The vADC deal, which included a leased R&D facility in Cambridge, U.K., as well as associated customer support and maintenance contracts, closed in August.
In July, Mavenir Systems — a company dedicated to creating a software-based RAN — purchased Brocade’s virtual evolved packet core (vEPC) product line, including the company’s research and development facility in Mumbai, India. Mavenir also hired certain Brocade employees associated with the vEPC business and will support existing Brocade vEPC customers. Mavenir wanted the vEPC products as part of its multi-access edge computing (MEC) and IoT strategy.
As a side note, both Mavenir and Pulse Secure are owned by Siris Capital.
Andrew Coward, the former VP of strategy at Brocade, created a new company, Lumina Networks, built with the software-defined networking (SDN) controller assets from Brocade. Lumina Networks launched in August with Coward as CEO. The company is headquartered in San Jose, California, with offices in the U.K., India, and Australia. Its controller, which is based on OpenDaylight (ODL), is named the Lumina SDN Controller.
With its purchase, Lumina got all the former Brocade customers that were already using the controller, which totaled about 200 customers.
Delays to Broadcom Deal
While Brocade was busy selling off parts of its business, the deal with Broadcom hit a snag in July. The Federal Trade Commission became concerned that once Broadcom owned Brocade’s fibre channel switches, it would essentially have a monopoly on the market that provides the ASICS for those types of switches. Broadcom supplies Cisco with ASICs for its fibre channel switches. And it would soon own Brocade’s fibre channel switch assets for which it supplies ASICs. The FTC was concerned that Broadcom would use its massive market share to “substantially lessen competition,” or “by increasing the likelihood of coordinated interaction between the two competitors.”

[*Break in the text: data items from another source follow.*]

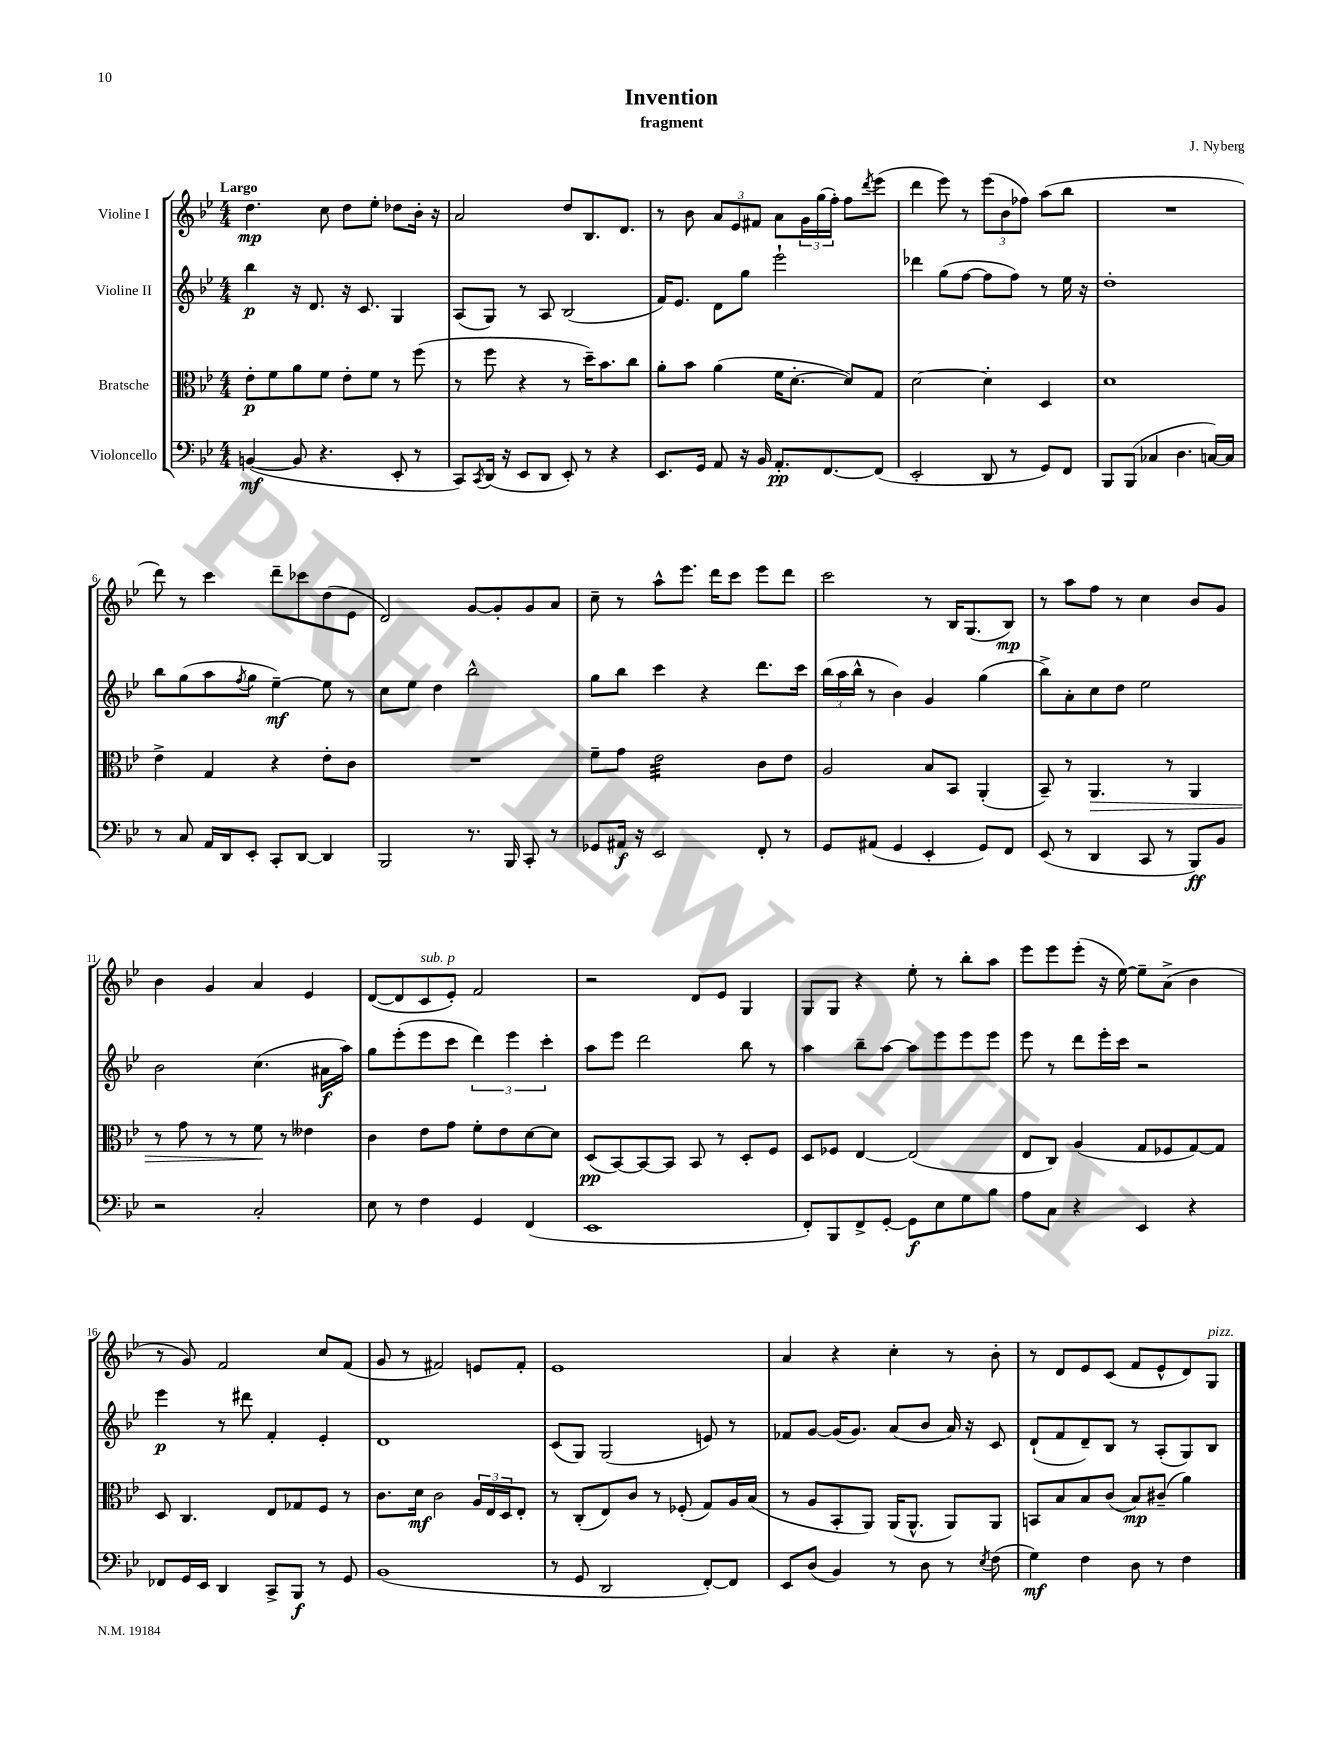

**kern	**kern	**kern	**kern
*staff4	*staff3	*staff2	*staff1
*clefF4	*clefC3	*clefG2	*clefG2
*k[b-e-]	*k[b-e-]	*k[b-e-]	*k[b-e-]
*M4/4	*M4/4	*M4/4	*M4/4
([4BB	8e-'	4bb-	4.dd
.	8f	.	.
8BB]	8a	16r	.
.	.	8.d	.
4.r	8f	.	8cc
.	8e-'	16r	8dd
.	.	8.c	.
.	8f	.	8ee-'
8EE-'	8r	4G	8dd-
8r	(8ff	.	16b-'
.	.	.	16r
=	=	=	=
8CC)	8r	(8A	2a
8qCC	.	.	.
(16DD	8ff	8G)	.
16r	.	.	.
8EE-	4r	8r	.
8DD	.	8A	.
8EE-')	8r	(2B-	8dd
8r	16dd~)	.	8.B-
.	8.b-	.	.
4r	.	.	.
.	.	.	8.d
.	8cc	.	.
=	=	=	=
8.EE-	8a'	16f)	8r
.	.	8.e-	.
.	8b-	.	8b-
16GG	.	.	.
8AA	(4a	8d	12a
.	.	.	12e-
16r	.	8gg	.
.	.	.	12f#
16BB-	.	.	.
8.AA'	16f	2eee-`	8a
.	[8.d'	.	.
.	.	.	24g
.	.	.	(24gg
[8.FF	.	.	.
.	.	.	24ff')
.	8d])	.	8ff
.	.	.	8qddd
(8FF]	8G	.	(8eee-
=	=	=	=
2EE-'	[2d	4ddd-	4ddd
.	.	(8gg	8eee-)
.	.	[8ff	8r
8DD	4d']	8ff]	(12eee-
.	.	.	12b-
8r	.	8ff)	.
.	.	.	12ff-)
8GG)	4D	8r	(8aa
8FF	.	16ee-	8bb-
.	.	16r	.
=	=	=	=
8BBB-	1d	1dd'	1r
(8BBB-	.	.	.
4C-	.	.	.
4.D	.	.	.
[16C)	.	.	.
16C]	.	.	.
=	=	=	=
8r	4e-^	8bb-	8ddd)
8C	.	(8gg	8r
16AA	4G	8aa	4ccc
16DD	.	.	.
.	.	8qff	.
8EE-'	.	8gg	.
8CC'	4r	[4ee-~)	8ddd~
[8DD	.	.	8ccc-
4DD]	8e-'	8ee-]	(8dd
.	8c	8r	8e-
=	=	=	=
2BBB-	1r	8cc	2d)
.	.	8ee-	.
.	.	4dd	.
8.r	.	2bb-^^	[8g
.	.	.	8g']
16BBB-	.	.	.
8CC'	.	.	8g
8r	.	.	8a
=	=	=	=
8GG-	8f~	8gg	8cc~
16AA#	8g	8bb-	8r
16r	.	.	.
2EE-	2e-	4ccc	8aa^^
.	.	.	8.eee-
.	.	4r	.
.	.	.	16ddd
.	.	.	8ccc
8FF'	8c	8.ddd	8eee-
8r	8e-	.	8ddd
.	.	16ccc	.
=	=	=	=
8GG	2A	(24bb-	2ccc
.	.	24aa	.
.	.	24bb-^^	.
(8AA#	.	8r	.
4GG	.	4b-)	.
4EE-'	8B-	4g	8r
.	8BB-	.	16B-
.	.	.	(8.G
8GG)	(4AA'	(4gg	.
8FF	.	.	8B-)
=	=	=	=
(8EE-	8BB-~)	8bb-^)	8r
8r	8r	8a'	8aa
4DD	4.AA	8cc	8ff
.	.	8dd	8r
8CC	.	2ee-	4cc
8r	8r	.	.
8BBB-)	4AA	.	8b-
8BB-	.	.	8g
=	=	=	=
2r	8r	2b-	4b-
.	8g	.	.
.	8r	.	4g
.	8r	.	.
2C'	8f	(4.cc	4a
.	8r	.	.
.	4e--	.	4e-
.	.	16a#	.
.	.	16aa)	.
=	=	=	=
8E-	4c	8gg	([8d
8r	.	(8eee-'	8d]
4F	8e-	8eee-	8c
.	8g	8ccc	8e-')
4GG	8f'	6ddd)	2f
.	8e-	.	.
.	.	6eee-	.
(4FF	[8d	.	.
.	.	6ccc'	.
.	8d]	.	.
=	=	=	=
1EE-	(8D	8aa	2r
.	[8BB-)	8eee-	.
.	8BB-_	2ddd	.
.	8BB-]	.	.
.	8BB-	.	8d
.	8r	.	8e-
.	8D'	8bb-	4G
.	8F	8r	.
=	=	=	=
8FF')	8D	4aa	8G
8BBB-	8F-	.	8G
8FF^	[4E-	8bb-~	4r
[8GG'	.	[8aa	.
8GG]	(2E-]	8aa]	8ee-'
8E-	.	8eee-	8r
8G	.	8eee-	8bb-'
8B-	.	8eee-	8aa
=	=	=	=
8A	8E-	8eee-	8eee-
8C	8C)	8r	8eee-
4r	(4A	8ddd	(8eee-'
.	.	16eee-'	16r
.	.	16ccc	[16ee-)
4EE-	8G	2r	8ee-~]
.	8F-	.	(8a^
4r	[8G)	.	4b-
.	8G]	.	.
=	=	=	=
8FF-	8D	4eee-	8r
16GG	4.C	.	8g)
16EE-	.	.	.
4DD	.	8r	2f
.	.	8ddd#	.
8CC^	8E-	4f'	.
8BBB-	8G-	.	.
8r	8F	4e-'	8cc
8GG	8r	.	(8f
=	=	=	=
(1BB-	8.c	1d	8g
.	.	.	8r
.	16d	.	.
.	2c	.	2f#)
.	24A	.	8e
.	24E-	.	.
.	24D	.	.
.	8E-'	.	8f#'
=	=	=	=
8r	8r	(8c	1e-
8GG	(8C'	8G)	.
2DD	8E-)	(2G	.
.	8c	.	.
.	8r	.	.
.	(8F-'	.	.
[8FF')	8G)	8e)	.
8FF]	16A	8r	.
.	(16B-	.	.
=	=	=	=
8EE-	8r	8f-	4a
(8D	8A	[8g	.
4BB-)	8BB-'	(16g]	4r
.	.	8.g)	.
.	8AA)	.	.
8r	(16AA	(8a	4cc'
.	8.AA^^	.	.
8D	.	8b-	.
8r	8AA)	16a)	8r
.	.	16r	.
8qE-	.	.	.
(8F	8AA	8c	8b-'
=	=	=	=
4G)	8BB	(8d`	8r
.	8B-	8f	8d
4F	8B-	8d~)	8e-
.	(8c	8B-	(8c
8D	8B-)	8r	8f
8r	(8c#~	(8A'	8e-^^
4F	4a)	8G)	8d)
.	.	8B-	8G
==	==	==	==
*-	*-	*-	*-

To try and thwart any antitrust activity, the FTC created some requirements and didn’t give its stamp of approval to the deal until August.
But a bigger problem arose in October after a review by the Committee on Foreign Investment in the United States (CFIUS). Reportedly, that CFIUS was concerned about national security related to investments by Chinese companies. Broadcom was domiciled in Singapore and headquartered in San Jose, California.
In the midst of all this, Extreme Networks decided to complete its acquisition of Brocade’s data center switching, routing, and analytics business, without waiting for the Broadcom deal to close.
Broadcom’s Big Move
The drama all culminated in early November with an announcement from the Oval Office of the White House. President Donald Trump and Broadcom CEO Hock Tan said Broadcom would change the nationality of its corporate structure from Singapore to the U.S. This paved the way for Broadcom’s purchase of Brocade to close.
On Nov. 17, Broadcom finally completed its $5.9 billion acquisition of Brocade after more than a year of waiting for regulatory approval. Brocade now operates as an indirect subsidiary of Broadcom with Jack Rondoni, previously Brocade’s SVP of storage networking, serving as the general manager.
On Dec. 1, long-waiting Arris was able to complete its acquisition of the Ruckus Wireless and ICX Switch business from Broadcom.